Path: utzoo!attcan!uunet!wuarchive!mailrus!iuvax!rutgers!gatech!hubcap!billwolf%hazel.cs.clemson.edu
From: billwolf%hazel.cs.clemson.edu@hubcap.clemson.edu (William Thomas Wolfe, 2847 )
Newsgroups: comp.sw.components
Subject: Re: GC & exception handling
Message-ID: <6608@hubcap.clemson.edu>
Date: 27 Sep 89 17:52:58 GMT
References: <606@hsi86.hsi.UUCP>
Reply-To: billwolf%hazel.cs.clemson.edu@hubcap.clemson.edu
Lines: 39

From wright@hsi.UUCP (Gary Wright):
> Another area that concerns me that hasn't been discussed is the interaction
> between exceptions and memory management.  My understanding is that
> when an exception is raised, execution may resume after any number of
> "scopes" have been exited.  Will the objects in those scopes be
> guaranteed to be destroyed?  

   This is the only reasonable way to handle the situation.  Destruction
   would occur as part of the scope exit, and in fact this is exactly
   what happens now in Ada 83 (sort of -- the objects are no longer
   accessible, and may as well be dead; if there is a GC system running,
   it's perfectly free to take over at this point).  

   An interesting question is, "What happens if the destruction process
   raises another exception?"; in this case, the most likely answer is
   that the two exceptions should be treated as if they arose concurrently;
   incidentally, an extremely interesting article on that topic appears in 
   the current issue of ACM SIGADA Ada Letters ("Programming Atomic Actions 
   in Ada", page 67).  This is one place where the Ada 9X effort is really
   pushing forward the state of the art as far as programming languages are
   concerned. 
     
> The point is that there *are* tradeoffs.  Not using GC "might introduce"
> reuse problems also.  What is the cost associated with "avoiding" GC?
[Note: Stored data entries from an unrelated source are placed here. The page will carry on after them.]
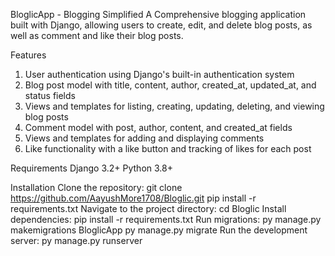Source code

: BloglicApp - Blogging Simplified
A Comprehensive blogging application built with Django, allowing users to create, edit, and delete blog posts, as well as comment and like their blog posts.

Features
1. User authentication using Django's built-in authentication system
2. Blog post model with title, content, author, created_at, updated_at, and status fields
3. Views and templates for listing, creating, updating, deleting, and viewing blog posts
4. Comment model with post, author, content, and created_at fields
5. Views and templates for adding and displaying comments
6. Like functionality with a like button and tracking of likes for each post


Requirements
Django 3.2+
Python 3.8+

Installation
Clone the repository: git clone https://github.com/AayushMore1708/Bloglic.git
pip install -r requirements.txt
Navigate to the project directory: cd Bloglic
Install dependencies: pip install -r requirements.txt
Run migrations: py manage.py makemigrations BloglicApp
                py manage.py migrate
Run the development server: py manage.py runserver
   Could you please elaborate on how a self-managing component could 
   possibly cause reuse problems?   

   As far as other costs go, the copying burden comes for free because
   we need to assure update-independent semantics anyway.  The real cost
   is simply the space which might be taken up by the destruct code, and
   here we have a time-space tradeoff.  Either we store the destruct code
   and get faster space management, or we forget about destruct code and
   live with slower allocation service.  

   Perhaps this really indicates that both ideas are necessary.